EZ Grill Bread, from Let the Flames Begin by Chris Schlesinger and John Willoughby
1 T active dry yeast
3 cups all-purpose flour
½ cup warm water
2 T olive oil, plus more for brushing
½ cup beer of your choice, at room temperature
¼ cup yellow cornmeal
1 tsp. kosher salt
In a bowl large enough to hold all of the ingredients comfortably, stir together the yeast and ½ cup of the flour. Add the warm water and mix until just blended. Cover with a damp towel and let stand in a warm, draft-free place for 30 minutes, or until the mixture is thick and foamy.
Add 2 T of olive oil and the beer to the yeast mixtures. Mix well. Now add the ¼ cup of cornmeal and the teaspoon of salt, then begin adding the remaining 2 ½ cups of flour, ½ cup at a times, to form a soft dough (you may not need all of the flour). Turn the dough out onto a floured bread and knead, adding flour as necessary to prevent stinking, until the dough is satiny and slightly sticky. Form the dough into a tight ball.
Place the dough in an oiled bowl, turning once to coat. Cover loosely and let rise in a warm place until doubled in bulk, about 1 to 1 ½ hours. Divide the dough into quarters, then form each one into a ball. Place these balls on a surface lightly sprinkled with cornmeal, cover loosely, and let rise for 30 minutes.
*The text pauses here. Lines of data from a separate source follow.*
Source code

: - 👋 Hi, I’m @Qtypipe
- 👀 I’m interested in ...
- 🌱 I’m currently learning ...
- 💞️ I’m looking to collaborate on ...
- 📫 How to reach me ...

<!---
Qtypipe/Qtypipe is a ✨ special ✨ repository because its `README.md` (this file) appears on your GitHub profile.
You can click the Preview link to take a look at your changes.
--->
Prepare your grill for a medium hot fire. Stretch or roll out your dough into a circle or rectangle that is about 1/8 of an inch thick. Brush the exposed side with olive oil and sprinkle with kosher salt. Place the bread on the grill oiled side down. Immediately, brush the other side with olive oil. Now you have to watch the bread closely. When you see the top side bubbling and there are nice grill and char marks on the bottom side, then it is time to flip. Depending on your fire, this could take anywhere from 1 to 3 minutes. Don’t leave the fire and keep checking. Once you’ve flipped, continue grilling until the other side has a nice color to it and remove. Serve immediately.
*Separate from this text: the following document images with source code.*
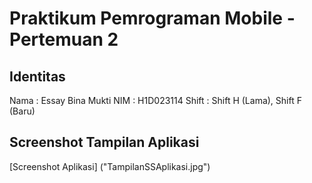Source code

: # Praktikum Pemrograman Mobile - Pertemuan 2

## Identitas
Nama  : Essay Bina Mukti 
NIM   : H1D023114
Shift : Shift H (Lama), Shift F (Baru)  

## Screenshot Tampilan Aplikasi
[Screenshot Aplikasi] ("TampilanSSAplikasi.jpg")
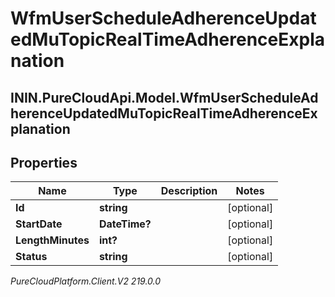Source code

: # WfmUserScheduleAdherenceUpdatedMuTopicRealTimeAdherenceExplanation

## ININ.PureCloudApi.Model.WfmUserScheduleAdherenceUpdatedMuTopicRealTimeAdherenceExplanation

## Properties

|Name | Type | Description | Notes|
|------------ | ------------- | ------------- | -------------|
| **Id** | **string** |  | [optional] |
| **StartDate** | **DateTime?** |  | [optional] |
| **LengthMinutes** | **int?** |  | [optional] |
| **Status** | **string** |  | [optional] |



_PureCloudPlatform.Client.V2 219.0.0_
I almost followed this recipe exactly. I did have to substitue near-beer for the real beer (leftover from last weekend) and I did all of the mixing and kneading in my stand mixer. In fact, I beat the crap out of the dough on speed number two for about 10 minutes. I don’t think my recipe suffered much from the alterations, however. My tips for this recipe are to make sure you knead the dough long enough, take some care to roll out your dough so it is thin enough, and be patient while it rises.
I filled my flatbread with a pretty nice combination of pork, sauted onions, romaine lettuce, chipotle cheddar cheese, sliced tomatoes, and sour cream. The pork was a leftover pork chop from when I made Pork Chops in Adobo Sauce . I sliced it thin and tossed it in with my sauted Vidalia onions. The combination was pleasantly spicy, sweet, and meaty. It worked really well with the sourness of the sour cream, the creaminess and sharpness of the cheddar cheese, and the refreshing freshness of the tomatoes and lettuce. This is definitely a sandwhich I would like to make again. It managed to be satisfying, fresh-tasting, and light all at once. And the flatbread was a wonderful wrap for it. It was smoky, a little crispy, and chewy and hence, a perfect counterpart to the flavorful ingredients inside.
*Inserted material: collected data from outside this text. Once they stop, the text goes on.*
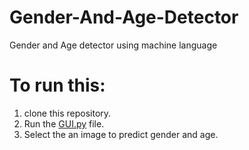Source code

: # Gender-And-Age-Detector
Gender and Age detector using machine language
# To run this:
1. clone this repository.
2. Run the [GUI.py](https://github.com/Akshay-Singh-273/Gender-And-Age-Detector/blob/main/GUI.py) file.
3. Select the an image to predict gender and age.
Of course, the filling options for this sandwich are infinite. Another good sandwich would be this: Rub some boneless, skinless chicken breasts with your favorite Soutwestern style rub (you know, cumin, garlic, salt, pepper, chili powder, etc.). Cook using your favorite method (grilling would be the best) and then slice thinly into strips. Then take your flatbread, spread with mayo (which you could also add some spiciness to) and then top with the chicken, shredded pepperjack cheese, lettuce, sliced tomatoes, and your favorite salsa (I like to use a corn and black bean variety). It’s pretty darn delicious.